Showing posts with label garden. Show all posts
Showing posts with label garden. Show all posts

Thursday, 13 June 2013

An F-16 in our garden..


We acquire skills either in the training simulator or by repetition which, in time, initiates the same sub-conscious response under specific conditions. It's what makes us who we are.

Often accused of intolerable inattention on the roads or whenever outdoors, the sub-conscious impulse to scan the skies for whatever might catch my eye is an instilled habit. Occasionally the rewards are immeasurable.

Whilst running the dogs in our garden, as is our way each morning, routine scanning of the skies revealed a young female Falco in our Eucalyptus tree; a beacon in our area, despised by the neighbours and enjoyed by all things avian. Contemplating us quietly and then later the gangs of G. Go-away-birds, bulbuls & zosterops which mobbed her mercilessly, she spent the morning unmoved, preening & completely at ease.
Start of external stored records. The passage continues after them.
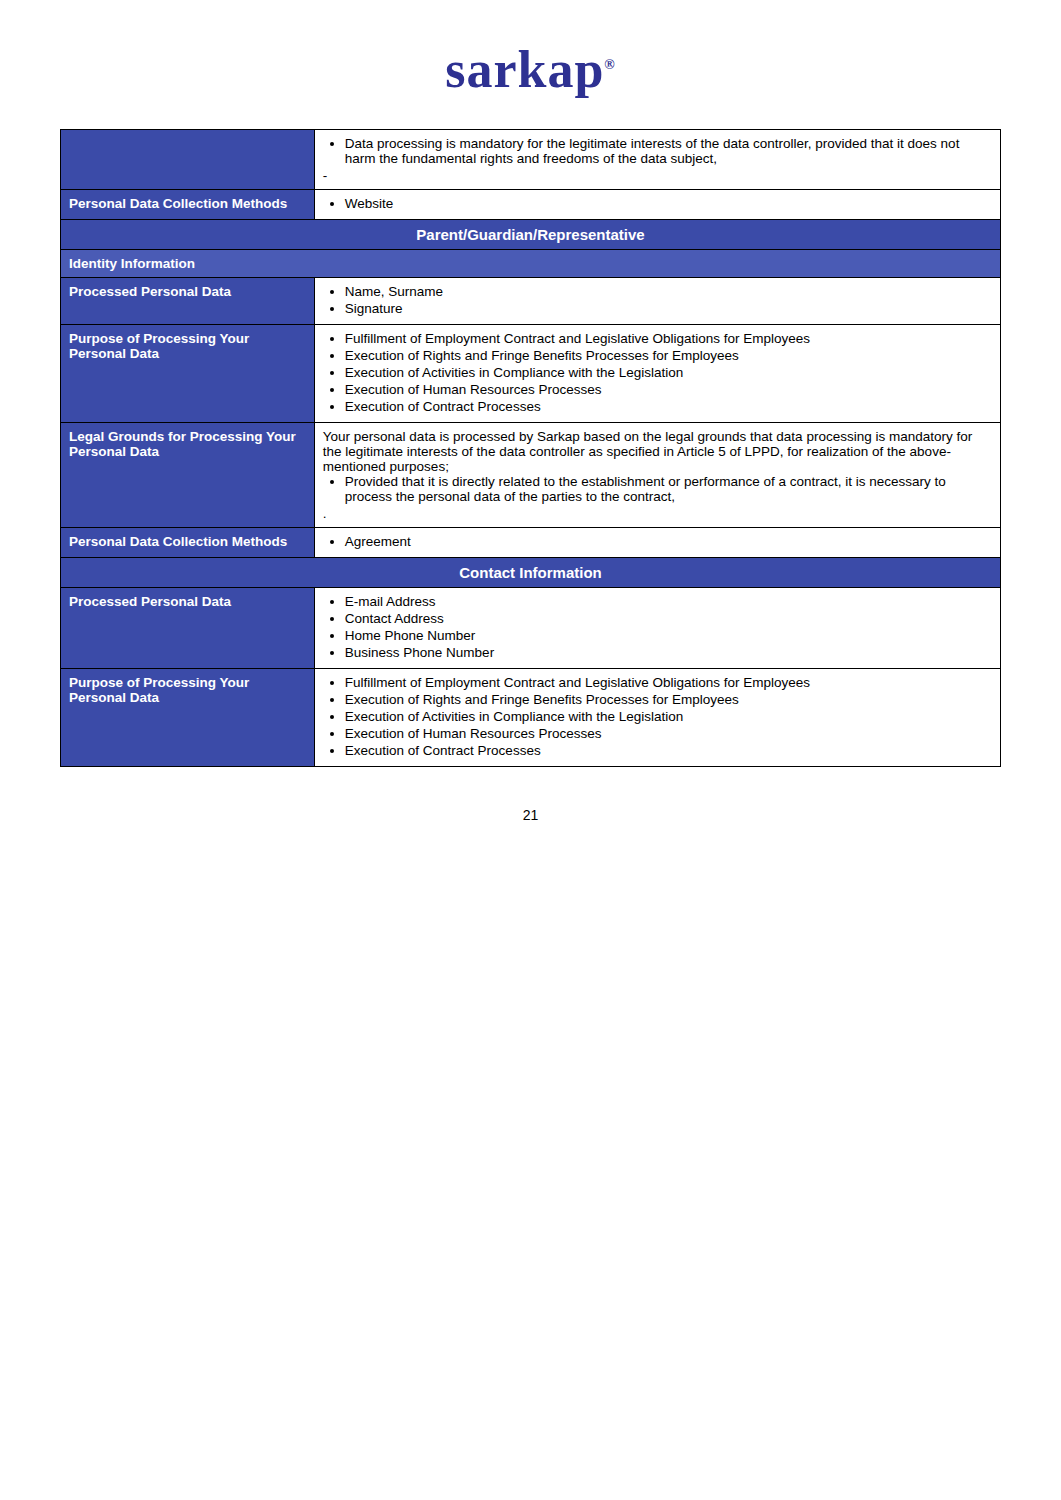sarkap®
| | Data processing is mandatory for the legitimate interests of the data controller, provided that it does not harm the fundamental rights and freedoms of the data subject, - |
| Personal Data Collection Methods | Website |
| Parent/Guardian/Representative |
| Identity Information |
| Processed Personal Data | Name, Surname Signature |
| Purpose of Processing Your Personal Data | Fulfillment of Employment Contract and Legislative Obligations for Employees Execution of Rights and Fringe Benefits Processes for Employees Execution of Activities in Compliance with the Legislation Execution of Human Resources Processes Execution of Contract Processes |
| Legal Grounds for Processing Your Personal Data | Your personal data is processed by Sarkap based on the legal grounds that data processing is mandatory for the legitimate interests of the data controller as specified in Article 5 of LPPD, for realization of the above-mentioned purposes; Provided that it is directly related to the establishment or performance of a contract, it is necessary to process the personal data of the parties to the contract, . |
| Personal Data Collection Methods | Agreement |
| Contact Information |
| Processed Personal Data | E-mail Address Contact Address Home Phone Number Business Phone Number |
| Purpose of Processing Your Personal Data | Fulfillment of Employment Contract and Legislative Obligations for Employees Execution of Rights and Fringe Benefits Processes for Employees Execution of Activities in Compliance with the Legislation Execution of Human Resources Processes Execution of Contract Processes |
21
She's species 102 in our Sandton garden. Our current avian residents of shrub, scrub, bush & tree will have to look to the skies for from out-of-the-sun lurks a living Fighting Falcon on the dive for the inattentive...

Tuesday, 29 January 2013

European Nightjar - a scarce eastern race in Johannesburg


C.e.plumipes! What is fast becoming a catchphrase in local twitching parlance '...in Malcolm's Garden' was again in the limelight with the discovery of a European Nightjar, remarkable in itself but made more so by the scarcity of this bird's race. This one speaks 'Gobi'  [ie: from eastern Asia]. I'd seen this bird yesterday but under the best conditions the Caprimulgiformes (Family Caprimulgidae) or 'goat-suckers' [Don't ask me why...] are difficult to ID. Break that down further into race and it gets quite tricky.
C.e.plumipes - male

We were reasonably confident that the bird roosting in 'Malcolm's Garden' was the sandy-coloured C.e.plumipes and a male. In the hand that would have been relatively easy to confirm. Males have large white spots on the primaries. The tarsi are also more 'heavily-feathered' than the other races. Looking through the glass, however, is more difficult. The only way to confirm with any conviction that this bird was not the more common C.e.unwini was to check the barring on the upper tail which proved impossible yesterday given the bird's propensity to roost 'longitudinally' and the elevation of the slope out back.

Fortunately last night's storm didn't seem to phase the bird much and it was rediscovered, this morning, close by. Even though getting decent pictures proved interesting, we were, however, able to confirm the bird's race. An unexpected bonus and number 373 for our 2013 - 800 Challenge.